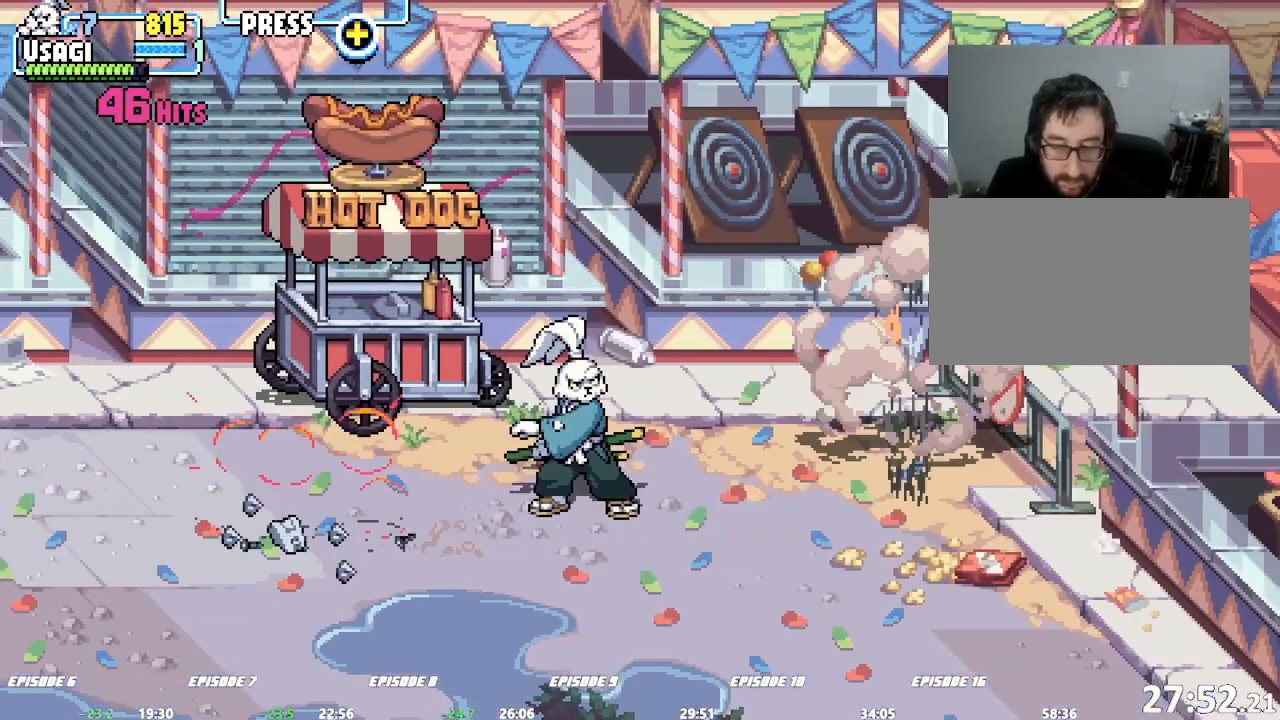
{"buttons": [], "left_stick": "right", "events": [[283, "left_stick", "right"], [350, "left_stick", "center"], [400, "left_stick", "right"]]}
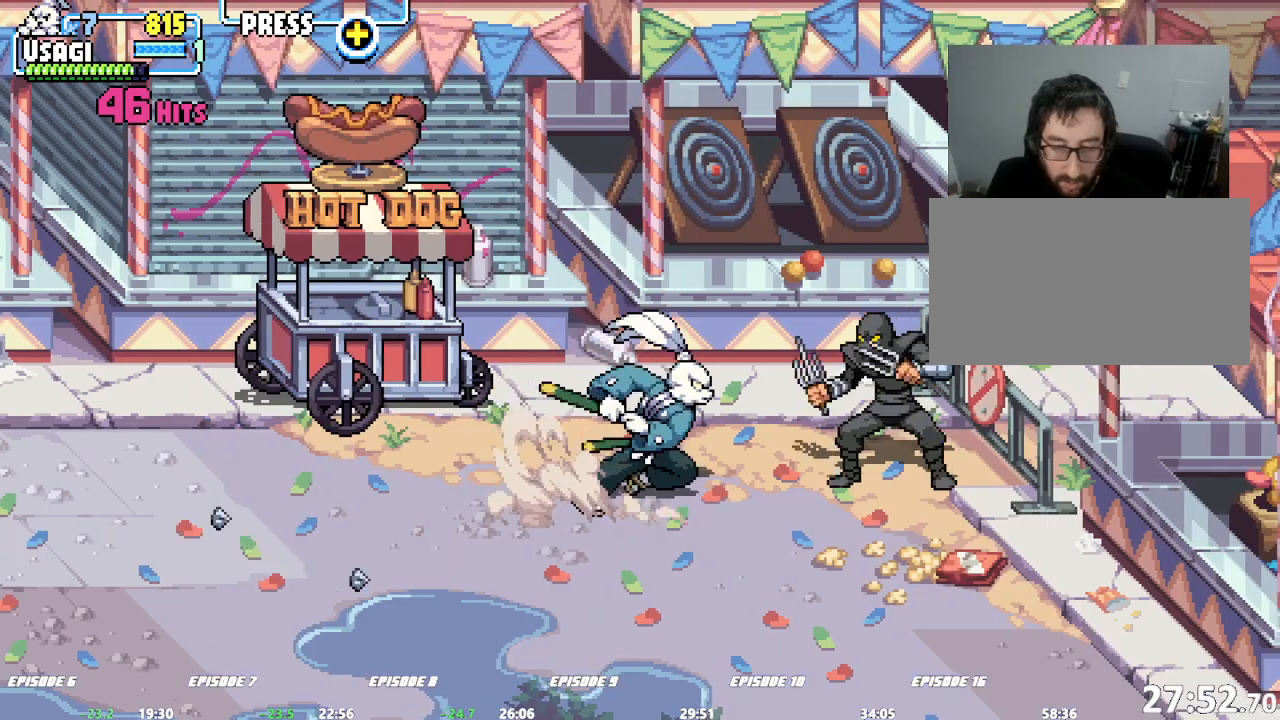
{"buttons": [], "left_stick": "center", "events": [[150, "left_stick", "center"]]}
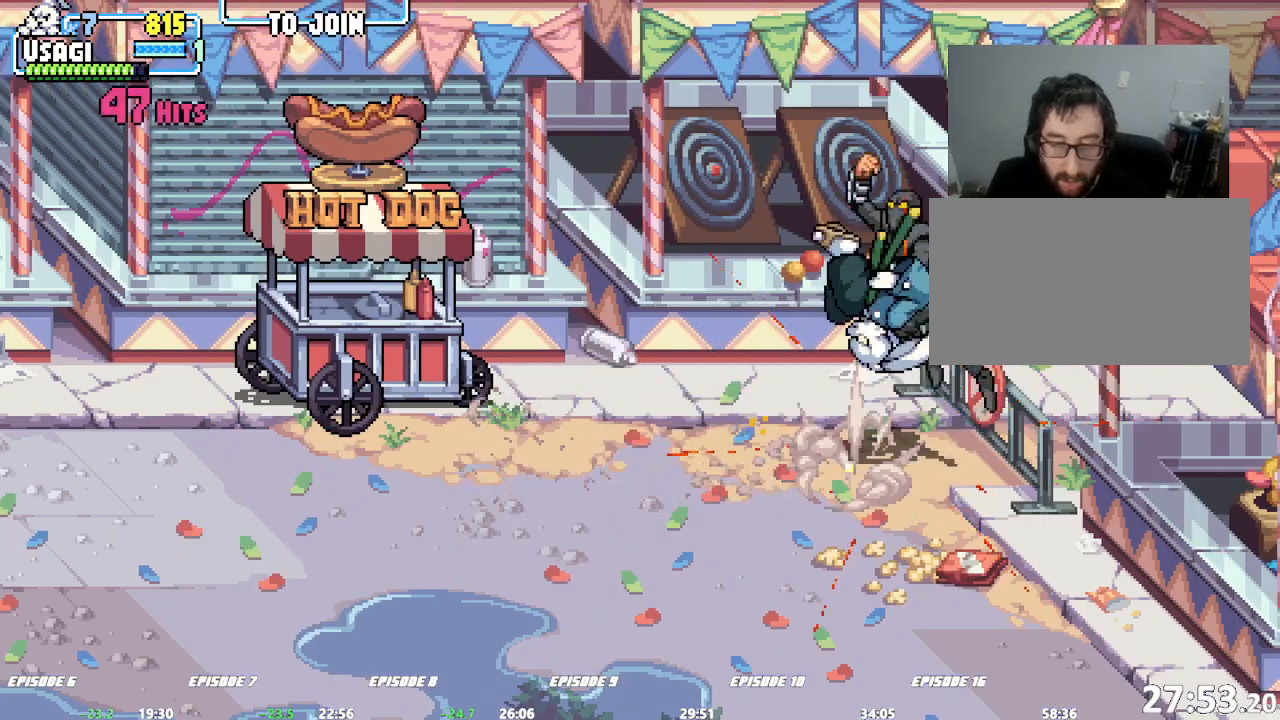
{"buttons": [], "left_stick": "center"}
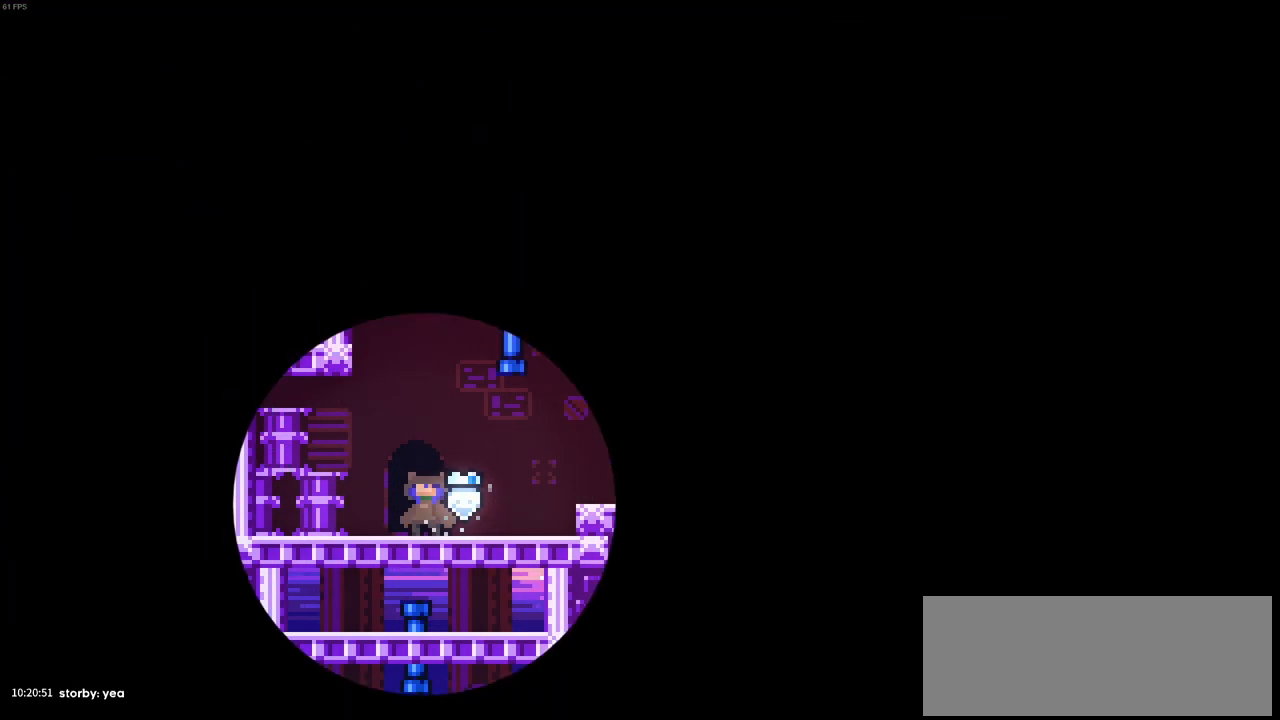
Gameplay with keyboard; each line is a JSON object with the keys held at the frame after it. "events" lists presses ("down") and releases ("up") of "c", "demo", "down", "left", "right", "up", "x" and "z" between this image and that frame as [ms after this image, input, new state], when the widget could be followed in between. No other keys are recorded. Mouse input is not recorded. Key names are as the overlay labels them; some are game actions (e.g. jump) rather than physical keys.
{"keys": [], "events": []}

## Problem details
Aside from its pictures, the listing must be given again in full, exactly as it appears.

## Answer below
{"buttons": [], "left_stick": "right", "events": [[283, "left_stick", "right"], [350, "left_stick", "center"], [400, "left_stick", "right"]]}
{"buttons": [], "left_stick": "center", "events": [[150, "left_stick", "center"]]}
{"buttons": [], "left_stick": "center"}
Gameplay with keyboard; each line is a JSON object with the keys held at the frame after it. "events" lists presses ("down") and releases ("up") of "c", "demo", "down", "left", "right", "up", "x" and "z" between this image and that frame as [ms after this image, input, new state], when the widget could be followed in between. No other keys are recorded. Mouse input is not recorded. Key names are as the overlay labels them; some are game actions (e.g. jump) rather than physical keys.
{"keys": [], "events": []}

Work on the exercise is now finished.